_EXERCISE INSTRUCTIONS_
1. Name every proper name that appears in the property management text.
2. Copy the listing from the line containing "Fren güvenliği kalan görev" down to the line containing "Mesajınız Önemlidir", keeping both of those lines.
#### EXERCISE TEXT
Putting the personal touch into property management

Successful property management is all about relationships. So how can you make sure those all-important connections between managers, owners and tenants flourish when everything is happening from a distance?

Brock and Scott bring you their guide to keeping things warm and fuzzy when so many interactions are digital and device-based. They’ll also share what they’ve learnt about putting the personal into the digital experience as they’ve developed and launched the Kolmeo app.

Why personal matters

Few of our assets are as personal to us as residential properties are. And this holds true for people buying to invest as well as owner occupiers so it’s vital to remember that few owners see their rental as just a series of income and cost transactions. For most customers, their property is tied up with important goals, like providing a better life for their family or having a decent nest egg for retirement. And because of that personal attachment, they need a relationship with their property manager that goes beyond the numbers, maintenance issues and other routine updates.

Your tenant, on the other hand, has completely different goals, but an equally important personal connection to the property. It’s their home and the place where they want to experience comfort and security.

So it’s just as important to build strong relationships on both sides. And that’s no easy feat when you need to show an equal degree of empathy for two people with very different interests and goals. But by framing your communication according to what each one is looking for you can build the sort of relationships that deliver a better experience for everyone, as well as huge benefits to your business.

Goodwill is good for business

We humans love to connect. That means building rapport, with tenants and owners, is going to be personally rewarding for property managers. But that positive interaction can be much more than a warm and fuzzy feeling for all involved. Given the different goals and needs of tenants and owners, competing interests are bound to come up. And goodwill credits with both sides go a long way towards resolving these problems.
########
#### GIVEN RECORDS
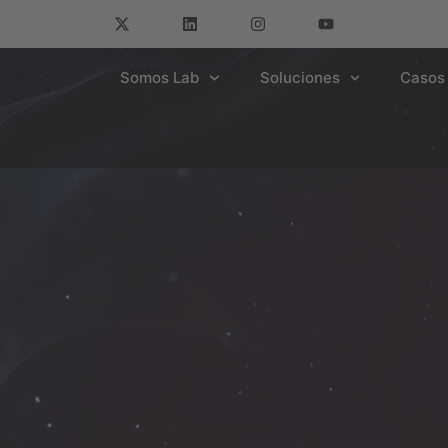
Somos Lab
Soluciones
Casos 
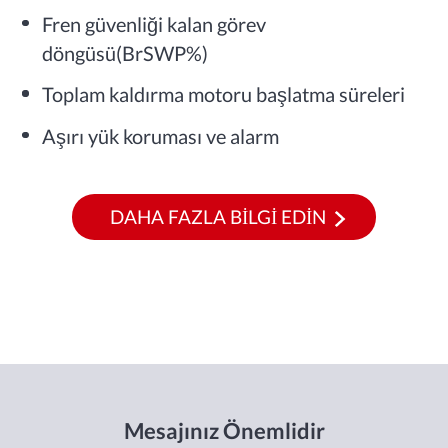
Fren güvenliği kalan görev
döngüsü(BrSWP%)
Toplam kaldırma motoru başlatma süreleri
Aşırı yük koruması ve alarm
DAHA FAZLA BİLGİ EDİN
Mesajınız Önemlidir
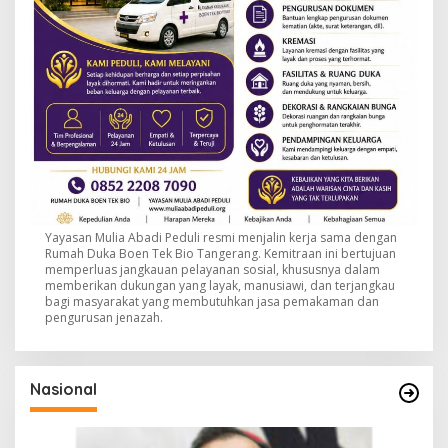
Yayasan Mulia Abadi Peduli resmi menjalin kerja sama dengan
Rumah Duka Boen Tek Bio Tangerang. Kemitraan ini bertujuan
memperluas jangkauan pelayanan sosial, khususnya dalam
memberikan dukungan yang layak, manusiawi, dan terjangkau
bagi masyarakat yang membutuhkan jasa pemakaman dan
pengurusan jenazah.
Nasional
########
#### GIVEN RECORDS
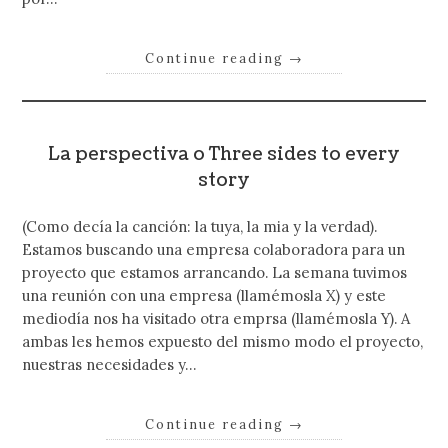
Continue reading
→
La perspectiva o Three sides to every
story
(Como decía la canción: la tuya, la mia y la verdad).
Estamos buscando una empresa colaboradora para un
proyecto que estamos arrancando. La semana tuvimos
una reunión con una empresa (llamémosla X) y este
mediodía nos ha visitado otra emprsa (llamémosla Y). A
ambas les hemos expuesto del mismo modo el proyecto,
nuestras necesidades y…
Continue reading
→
########
_SOLUTIONS TO EACH TASK_
1. Brock, Scott, Kolmeo

2.
Fren güvenliği kalan görev
döngüsü(BrSWP%)
Toplam kaldırma motoru başlatma süreleri
Aşırı yük koruması ve alarm
DAHA FAZLA BİLGİ EDİN
Mesajınız Önemlidir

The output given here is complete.